Turning Point: FAQ
Treatment for Drug & Alcohol Dependency in New Jersey
Turning Point is a drug and alcohol addiction recovery center that has been serving New Jersey residents since 1975. We offer various programs for patients including detoxification, short-term residential programs, and outpatient treatment, as well as family wellness services and transitional living. This page contains answers to some of the questions we most frequently receive.
If you have further questions, our New Jersey drug and alcohol addiction treatment center can be reached between 8:00 a.m. and 8:00 p.m.; call our office at (973) 380-0905.
How Do I Get to Turning Point?
Visit our locations page for directions to our four different locations.
What May I Bring With Me?
Once you are scheduled to our program and before you arrive, our staff will give you a list of items you will not be permitted to bring for admission with you. The same list will be included in your Patient Handbook and at your program orientation.
Detoxification patients may bring only five days’ worth of clothes. You may not bring books, magazines, cell phones, radios, portable music devices, or gum. Important note regarding cigarettes: There are four smoke breaks per day. Patients who want to smoke cigarettes should bring cigarettes with them when they arrive. No rolled cigarettes or cigars.
May I Have Visitors?
We encourage our patients to involve their loved ones in their treatment and recovery efforts. Visitors are welcome to attend our family program/visitation hours. Families and loved ones are contacted by a Primary Counselor with details regarding days and times.
Please note: Patients may not have visitors while they are in detox.
May I Call My Family?
Your Primary Counselor will help you arrange calls to your family.
What Are Turning Point’s Fees? What if I Can’t Afford to Pay for Treatment?
Turning Point offers services on a sliding fee scale basis. Learn more about our financing options or contact our staff for more information.
How Long Is Your Program?
For patients in our detoxification program, the average length of stay varies depending upon the severity of their condition. Our short-term residential programs vary in length of stay; treatments typically range between 24 and 45 days. Some stays may be longer or shorter, depending on individual circumstance.
May I Leave for My Court Date?
We make every effort to comply with our patients’ legal obligations, including court appearances. We do, however, try to arrange for postponement of court dates until treatment is completed if at all possible. The one exception is for detoxification patients, who may not leave while they are under a doctor’s care and on medications.
What Type of Accreditation or Licensing Does Your Program Have?
Turning Point is fully licensed and accredited to offer rehabilitation services. We are accredited by the Commission on Accreditation of Rehabilitation Facilities (CARF) for our integrated behavioral health programs.
We are also CARF-accredited for our programs for alcohol and other drugs/addictions for both adults and criminal justice patients in the following areas:
CARF also commended Turning Point for our exemplary admissions process and individualized treatment plans. Find out more about CARF accreditation. In addition, all of Turning Point’s treatment programs are based upon the patient placement criteria set by the American Society of Addiction Medicine (ASAM).
Do You Let Teenagers Into Your Program?
Residential services are offered only to adults 18 years of age or older.
How Can I Be Sure My Treatment Will Remain Private?
Turning Point is committed to protecting the privacy of our patients. We adhere to all federal and state laws that protect such confidentiality.

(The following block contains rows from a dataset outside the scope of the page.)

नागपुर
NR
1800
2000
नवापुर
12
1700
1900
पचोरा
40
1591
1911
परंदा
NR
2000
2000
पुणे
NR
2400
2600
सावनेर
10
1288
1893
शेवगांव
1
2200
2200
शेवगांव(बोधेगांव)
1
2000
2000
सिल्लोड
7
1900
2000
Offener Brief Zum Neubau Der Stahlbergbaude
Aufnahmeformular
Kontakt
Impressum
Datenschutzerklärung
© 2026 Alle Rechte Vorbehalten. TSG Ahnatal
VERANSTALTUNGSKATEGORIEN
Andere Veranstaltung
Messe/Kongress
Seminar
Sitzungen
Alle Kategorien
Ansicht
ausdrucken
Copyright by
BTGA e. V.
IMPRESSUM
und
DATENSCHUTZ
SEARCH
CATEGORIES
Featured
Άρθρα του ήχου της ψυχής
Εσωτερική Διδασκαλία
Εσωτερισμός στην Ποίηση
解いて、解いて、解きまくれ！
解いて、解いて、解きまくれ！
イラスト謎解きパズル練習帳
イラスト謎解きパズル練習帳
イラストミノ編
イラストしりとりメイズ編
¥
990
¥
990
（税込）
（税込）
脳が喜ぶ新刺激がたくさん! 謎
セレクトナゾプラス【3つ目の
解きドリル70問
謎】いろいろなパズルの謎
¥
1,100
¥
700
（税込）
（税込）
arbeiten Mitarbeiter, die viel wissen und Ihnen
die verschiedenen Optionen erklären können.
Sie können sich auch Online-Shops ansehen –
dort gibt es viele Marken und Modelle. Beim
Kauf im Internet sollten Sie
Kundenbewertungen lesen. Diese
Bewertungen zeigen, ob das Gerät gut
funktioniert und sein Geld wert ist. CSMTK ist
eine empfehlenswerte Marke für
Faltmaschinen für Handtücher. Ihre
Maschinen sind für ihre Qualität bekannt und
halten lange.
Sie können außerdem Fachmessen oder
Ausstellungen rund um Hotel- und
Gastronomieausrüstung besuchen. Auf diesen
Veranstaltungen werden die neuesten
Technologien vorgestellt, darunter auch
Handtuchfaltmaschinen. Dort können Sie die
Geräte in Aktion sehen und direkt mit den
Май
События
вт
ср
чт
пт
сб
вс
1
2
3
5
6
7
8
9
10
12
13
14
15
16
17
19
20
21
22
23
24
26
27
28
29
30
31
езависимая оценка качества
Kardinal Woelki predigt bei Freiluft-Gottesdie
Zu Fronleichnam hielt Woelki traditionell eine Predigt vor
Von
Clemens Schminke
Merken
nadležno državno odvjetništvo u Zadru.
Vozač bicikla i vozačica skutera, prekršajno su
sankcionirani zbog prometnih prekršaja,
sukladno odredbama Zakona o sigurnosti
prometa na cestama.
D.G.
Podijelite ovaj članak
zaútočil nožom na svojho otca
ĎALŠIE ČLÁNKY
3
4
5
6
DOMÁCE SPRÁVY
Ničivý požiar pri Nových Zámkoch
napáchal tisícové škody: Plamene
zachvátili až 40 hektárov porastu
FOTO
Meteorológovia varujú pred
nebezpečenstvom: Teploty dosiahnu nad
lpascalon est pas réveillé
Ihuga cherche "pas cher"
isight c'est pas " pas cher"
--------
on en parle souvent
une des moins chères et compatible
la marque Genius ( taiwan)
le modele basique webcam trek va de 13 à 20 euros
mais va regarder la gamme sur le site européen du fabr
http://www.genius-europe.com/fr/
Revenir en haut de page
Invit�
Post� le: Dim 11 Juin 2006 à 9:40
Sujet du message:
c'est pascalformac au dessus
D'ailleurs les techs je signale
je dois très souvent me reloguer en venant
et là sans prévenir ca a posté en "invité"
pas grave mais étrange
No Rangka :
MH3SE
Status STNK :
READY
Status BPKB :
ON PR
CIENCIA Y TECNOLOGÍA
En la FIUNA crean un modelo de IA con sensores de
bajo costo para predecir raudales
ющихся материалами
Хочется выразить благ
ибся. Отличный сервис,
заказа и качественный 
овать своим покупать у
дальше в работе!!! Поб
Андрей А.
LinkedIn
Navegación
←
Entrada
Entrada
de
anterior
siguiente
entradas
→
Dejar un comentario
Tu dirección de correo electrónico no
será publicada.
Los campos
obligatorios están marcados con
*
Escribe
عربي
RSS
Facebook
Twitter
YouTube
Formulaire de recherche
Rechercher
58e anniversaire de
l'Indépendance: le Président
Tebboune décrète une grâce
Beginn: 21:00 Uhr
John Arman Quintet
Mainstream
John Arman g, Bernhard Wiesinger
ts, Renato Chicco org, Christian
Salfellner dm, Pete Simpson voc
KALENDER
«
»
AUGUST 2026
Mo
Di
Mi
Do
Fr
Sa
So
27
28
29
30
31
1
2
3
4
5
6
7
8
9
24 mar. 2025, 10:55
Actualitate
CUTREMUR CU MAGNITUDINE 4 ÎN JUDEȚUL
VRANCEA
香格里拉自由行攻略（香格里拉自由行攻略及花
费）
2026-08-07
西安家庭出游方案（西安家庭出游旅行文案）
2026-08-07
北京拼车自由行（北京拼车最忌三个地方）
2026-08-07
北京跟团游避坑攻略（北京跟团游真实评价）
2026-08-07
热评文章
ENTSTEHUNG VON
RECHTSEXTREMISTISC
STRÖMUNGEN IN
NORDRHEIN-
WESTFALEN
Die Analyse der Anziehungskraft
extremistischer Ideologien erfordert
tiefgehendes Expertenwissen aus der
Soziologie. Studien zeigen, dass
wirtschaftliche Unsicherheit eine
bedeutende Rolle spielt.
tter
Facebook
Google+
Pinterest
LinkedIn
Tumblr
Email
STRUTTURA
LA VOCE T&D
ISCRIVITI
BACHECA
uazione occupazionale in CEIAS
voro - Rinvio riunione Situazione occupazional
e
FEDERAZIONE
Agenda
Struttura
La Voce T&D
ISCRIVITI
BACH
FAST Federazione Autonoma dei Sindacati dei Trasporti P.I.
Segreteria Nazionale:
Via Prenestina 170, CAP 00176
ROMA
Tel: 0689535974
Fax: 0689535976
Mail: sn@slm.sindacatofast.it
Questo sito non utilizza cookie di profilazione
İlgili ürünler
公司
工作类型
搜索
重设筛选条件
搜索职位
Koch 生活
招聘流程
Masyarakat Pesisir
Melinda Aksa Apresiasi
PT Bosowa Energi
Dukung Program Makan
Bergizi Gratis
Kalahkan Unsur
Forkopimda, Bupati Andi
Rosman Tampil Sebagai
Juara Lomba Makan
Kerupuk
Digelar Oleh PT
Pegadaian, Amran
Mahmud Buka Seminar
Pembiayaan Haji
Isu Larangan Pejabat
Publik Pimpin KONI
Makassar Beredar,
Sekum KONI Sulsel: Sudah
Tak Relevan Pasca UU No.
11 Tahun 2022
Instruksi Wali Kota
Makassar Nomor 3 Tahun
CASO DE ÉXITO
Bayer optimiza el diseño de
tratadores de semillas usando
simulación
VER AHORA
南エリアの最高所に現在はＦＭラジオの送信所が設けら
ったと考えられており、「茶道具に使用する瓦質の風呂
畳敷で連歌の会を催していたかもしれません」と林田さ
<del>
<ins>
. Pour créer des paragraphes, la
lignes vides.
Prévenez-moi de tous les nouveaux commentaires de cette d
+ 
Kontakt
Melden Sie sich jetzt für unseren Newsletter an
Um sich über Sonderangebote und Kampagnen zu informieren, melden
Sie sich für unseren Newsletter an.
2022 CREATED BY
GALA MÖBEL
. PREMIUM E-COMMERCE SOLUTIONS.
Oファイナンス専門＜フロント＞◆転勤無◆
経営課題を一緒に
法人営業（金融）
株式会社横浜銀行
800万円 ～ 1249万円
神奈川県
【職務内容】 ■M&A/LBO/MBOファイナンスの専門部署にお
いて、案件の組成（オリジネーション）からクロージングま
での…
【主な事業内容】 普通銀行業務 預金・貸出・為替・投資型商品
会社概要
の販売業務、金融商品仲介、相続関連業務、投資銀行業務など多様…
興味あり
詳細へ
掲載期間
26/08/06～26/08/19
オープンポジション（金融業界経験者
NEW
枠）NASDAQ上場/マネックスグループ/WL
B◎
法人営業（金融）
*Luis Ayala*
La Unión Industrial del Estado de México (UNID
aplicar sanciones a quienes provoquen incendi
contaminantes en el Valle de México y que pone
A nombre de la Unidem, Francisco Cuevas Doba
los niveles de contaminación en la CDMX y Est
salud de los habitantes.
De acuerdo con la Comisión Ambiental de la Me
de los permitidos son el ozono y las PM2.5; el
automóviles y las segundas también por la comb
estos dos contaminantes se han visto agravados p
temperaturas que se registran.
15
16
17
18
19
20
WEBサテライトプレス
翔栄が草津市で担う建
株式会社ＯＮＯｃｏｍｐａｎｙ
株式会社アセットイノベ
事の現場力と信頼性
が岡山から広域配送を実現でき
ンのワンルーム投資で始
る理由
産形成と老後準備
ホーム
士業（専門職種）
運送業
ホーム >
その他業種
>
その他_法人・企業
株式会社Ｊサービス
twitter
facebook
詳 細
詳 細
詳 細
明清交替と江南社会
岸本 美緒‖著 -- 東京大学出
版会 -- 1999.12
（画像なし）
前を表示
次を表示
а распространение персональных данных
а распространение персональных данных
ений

Is Medical Detoxification Offered as Part of Residential Treatment?
Turning Point offers sub-acute, medically monitored detoxification from opiates and alcohol. All patients are assessed for continued treatment either within Turning Point’s continuum of care or that of another licensed treatment provider. Patients with co-occurring disorders, meaning substance use and mental health disorders, are detoxified and stabilized on their psychotropic medications.
My Situation Seems Complicated. How Do You Make Sure I Get What I Need in Treatment?
When our patients come to Turning Point, we look at all of their needs-physical, psychological, social, and spiritual. We then create a plan for care that is unique to each person, combining the traditional 12-Step model; individual, group and family counseling; education groups; and other treatment methods as needed.
Turning Point has evolved from one of the first residential addiction treatment providers to accept patients with co-occurring disorders into a clinically driven program that can, if needed, provide carefully integrated treatment for patients with complex combinations of substance abuse and co-occurring mental health disorders.